(DATA PROVIDED begins)
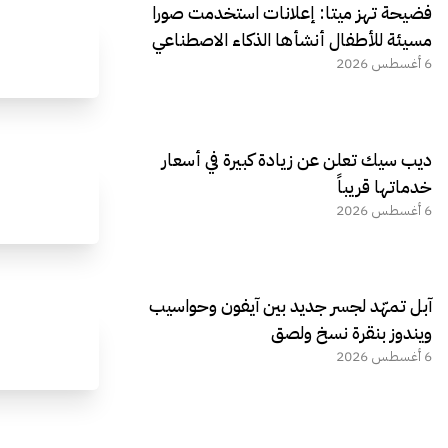
فضيحة تهز ميتا: إعلانات استخدمت صورا
مسيئة للأطفال أنشأها الذكاء الاصطناعي
6 أغسطس 2026
ديب سيك تعلن عن زيادة كبيرة في أسعار
خدماتها قريباً
6 أغسطس 2026
آبل تمهّد لجسر جديد بين آيفون وحواسيب
ويندوز بنقرة نسخ ولصق
6 أغسطس 2026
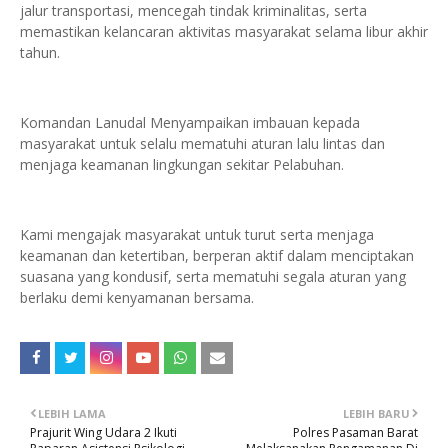
jalur transportasi, mencegah tindak kriminalitas, serta
memastikan kelancaran aktivitas masyarakat selama libur akhir
tahun.
Komandan Lanudal Menyampaikan imbauan kepada
masyarakat untuk selalu mematuhi aturan lalu lintas dan
menjaga keamanan lingkungan sekitar Pelabuhan.
Kami mengajak masyarakat untuk turut serta menjaga
keamanan dan ketertiban, berperan aktif dalam menciptakan
suasana yang kondusif, serta mematuhi segala aturan yang
berlaku demi kenyamanan bersama.
LEBIH LAMA
LEBIH BARU
Prajurit Wing Udara 2 Ikuti
Polres Pasaman Barat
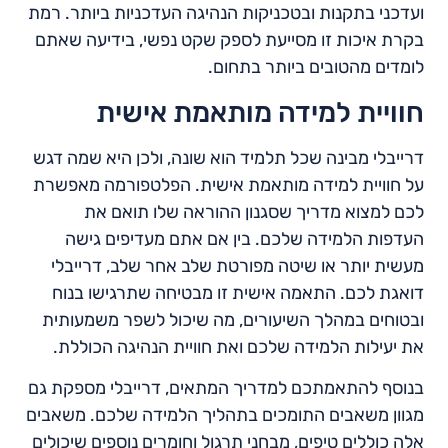
ועדכני בתקנות ובטכניקות הנהיגה העדכניות ביותר. רמת
בקרת איכות זו מסייעת לספק שקט נפשי, בידיעה שאתם
לומדים מהטובים ביותר בתחום.
חוויית למידה מותאמת אישית
דרייבלי מבינה שכל תלמיד הוא שונה, ולכן היא שמה דגש
על חוויית למידה מותאמת אישית. הפלטפורמה מאפשרת
לכם למצוא מדריך שסגנון ההוראה שלו תואם את
העדפות הלמידה שלכם. בין אם אתם מעדיפים גישה
מעשית יותר או שיטה מפורטת שלב אחר שלב, דרייבלי
דואגת לכם. התאמה אישית זו מבטיחה שתרגישו בנוח
ובטוחים במהלך השיעורים, מה שיכול לשפר משמעותית
את יעילות הלמידה שלכם ואת חוויית הנהיגה הכוללת.
בנוסף להתאמתכם למדריך המתאים, דרייבלי מספקת גם
מגוון משאבים התומכים בתהליך הלמידה שלכם. משאבים
אלה כוללים טיפים, מבחני תרגול וחומרים נוספים שיכולים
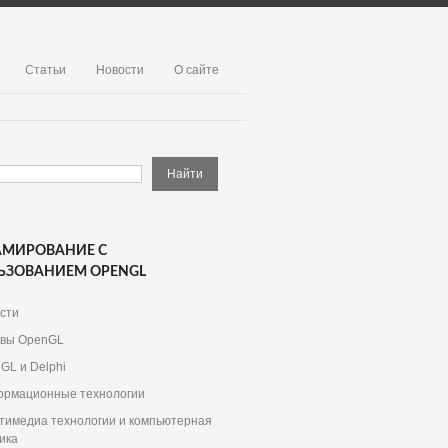
Статьи
Новости
О сайте
АМИРОВАНИЕ С
ЬЗОВАНИЕМ OPENGL
сти
вы OpenGL
GL и Delphi
рмационные технологии
тимедиа технологии и компьютерная
ика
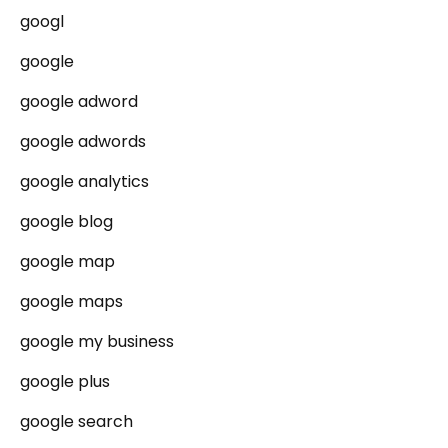
googl
google
google adword
google adwords
google analytics
google blog
google map
google maps
google my business
google plus
google search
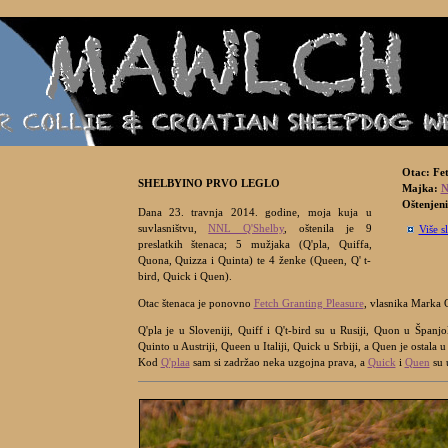
Otac: Fe
SHELBYINO PRVO LEGLO
Majka:
N
Oštenjeni
Dana 23. travnja 2014. godine, moja kuja u
suvlasništvu,
NNL Q'Shelby
, oštenila je 9
Više s
preslatkih štenaca; 5 mužjaka (Q'pla, Quiffa,
Quona, Quizza i Quinta) te 4 ženke (Queen, Q' t-
bird, Quick i Quen).
Otac štenaca je ponovno
Fetch Granting Pleasure
, vlasnika Marka 
Q'pla je u Sloveniji, Quiff i Q't-bird su u Rusiji, Quon u Španj
Quinto u Austriji, Queen u Italiji, Quick u Srbiji, a Quen je ostala 
Kod
Q'plaa
sam si zadržao neka uzgojna prava, a
Quick
i
Quen
su 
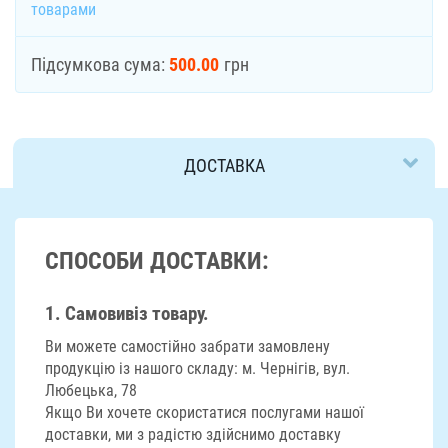
товарами
Підсумкова сума:
500.00
грн
ДОСТАВКА
СПОСОБИ ДОСТАВКИ:
1. Самовивіз товару.
Ви можете самостійно забрати замовлену
продукцію із нашого складу: м. Чернігів, вул.
Любецька, 78
Якщо Ви хочете скористатися послугами нашої
доставки, ми з радістю здійснимо доставку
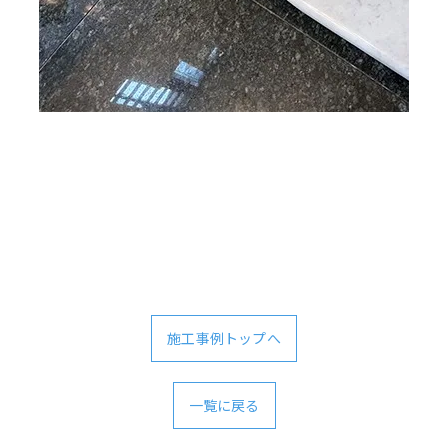
施工事例トップへ
一覧に戻る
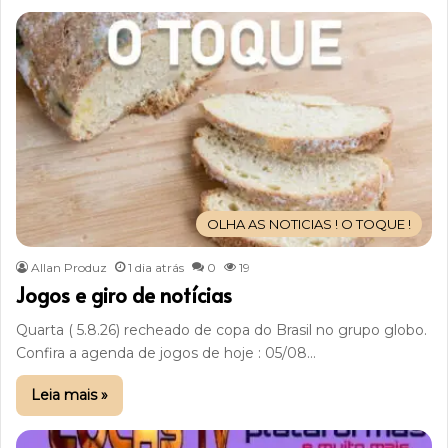
OLHA AS NOTICIAS ! O TOQUE !
Allan Produz
1 dia atrás
0
19
Jogos e giro de notícias
Quarta ( 5.8.26) recheado de copa do Brasil no grupo globo.
Confira a agenda de jogos de hoje : 05/08…
Leia mais »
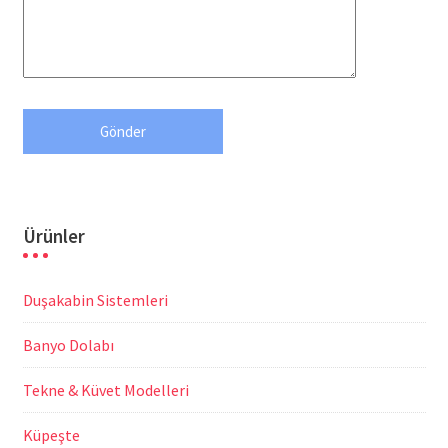
Ürünler
Duşakabin Sistemleri
Banyo Dolabı
Tekne & Küvet Modelleri
Küpeşte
(DATA PROVIDED ends)
ACTION ITEM: Line by line, write out the data above exactly, without the pictures.

EXERCISE OUTPUT:
فضيحة تهز ميتا: إعلانات استخدمت صورا
مسيئة للأطفال أنشأها الذكاء الاصطناعي
6 أغسطس 2026
ديب سيك تعلن عن زيادة كبيرة في أسعار
خدماتها قريباً
6 أغسطس 2026
آبل تمهّد لجسر جديد بين آيفون وحواسيب
ويندوز بنقرة نسخ ولصق
6 أغسطس 2026
jalur transportasi, mencegah tindak kriminalitas, serta
memastikan kelancaran aktivitas masyarakat selama libur akhir
tahun.
Komandan Lanudal Menyampaikan imbauan kepada
masyarakat untuk selalu mematuhi aturan lalu lintas dan
menjaga keamanan lingkungan sekitar Pelabuhan.
Kami mengajak masyarakat untuk turut serta menjaga
keamanan dan ketertiban, berperan aktif dalam menciptakan
suasana yang kondusif, serta mematuhi segala aturan yang
berlaku demi kenyamanan bersama.
LEBIH LAMA
LEBIH BARU
Prajurit Wing Udara 2 Ikuti
Polres Pasaman Barat
ועדכני בתקנות ובטכניקות הנהיגה העדכניות ביותר. רמת
בקרת איכות זו מסייעת לספק שקט נפשי, בידיעה שאתם
לומדים מהטובים ביותר בתחום.
חוויית למידה מותאמת אישית
דרייבלי מבינה שכל תלמיד הוא שונה, ולכן היא שמה דגש
על חוויית למידה מותאמת אישית. הפלטפורמה מאפשרת
לכם למצוא מדריך שסגנון ההוראה שלו תואם את
העדפות הלמידה שלכם. בין אם אתם מעדיפים גישה
מעשית יותר או שיטה מפורטת שלב אחר שלב, דרייבלי
דואגת לכם. התאמה אישית זו מבטיחה שתרגישו בנוח
ובטוחים במהלך השיעורים, מה שיכול לשפר משמעותית
את יעילות הלמידה שלכם ואת חוויית הנהיגה הכוללת.
בנוסף להתאמתכם למדריך המתאים, דרייבלי מספקת גם
מגוון משאבים התומכים בתהליך הלמידה שלכם. משאבים
אלה כוללים טיפים, מבחני תרגול וחומרים נוספים שיכולים
Статьи
Новости
О сайте
АМИРОВАНИЕ С
ЬЗОВАНИЕМ OPENGL
сти
вы OpenGL
GL и Delphi
рмационные технологии
тимедиа технологии и компьютерная
ика
googl
google
google adword
google adwords
google analytics
google blog
google map
google maps
google my business
google plus
google search
Otac: Fe
SHELBYINO PRVO LEGLO
Majka:
N
Oštenjeni
Dana 23. travnja 2014. godine, moja kuja u
suvlasništvu,
NNL Q'Shelby
, oštenila je 9
Više s
preslatkih štenaca; 5 mužjaka (Q'pla, Quiffa,
Quona, Quizza i Quinta) te 4 ženke (Queen, Q' t-
bird, Quick i Quen).
Otac štenaca je ponovno
Fetch Granting Pleasure
, vlasnika Marka 
Q'pla je u Sloveniji, Quiff i Q't-bird su u Rusiji, Quon u Španj
Quinto u Austriji, Queen u Italiji, Quick u Srbiji, a Quen je ostala 
Kod
Q'plaa
sam si zadržao neka uzgojna prava, a
Quick
i
Quen
su 
товарами
Підсумкова сума:
500.00
грн
ДОСТАВКА
СПОСОБИ ДОСТАВКИ:
1. Самовивіз товару.
Ви можете самостійно забрати замовлену
продукцію із нашого складу: м. Чернігів, вул.
Любецька, 78
Якщо Ви хочете скористатися послугами нашої
доставки, ми з радістю здійснимо доставку
施工事例トップへ
一覧に戻る
OLHA AS NOTICIAS ! O TOQUE !
Allan Produz
1 dia atrás
0
19
Jogos e giro de notícias
Quarta ( 5.8.26) recheado de copa do Brasil no grupo globo.
Confira a agenda de jogos de hoje : 05/08…
Leia mais »
Ürünler
Duşakabin Sistemleri
Banyo Dolabı
Tekne & Küvet Modelleri
Küpeşte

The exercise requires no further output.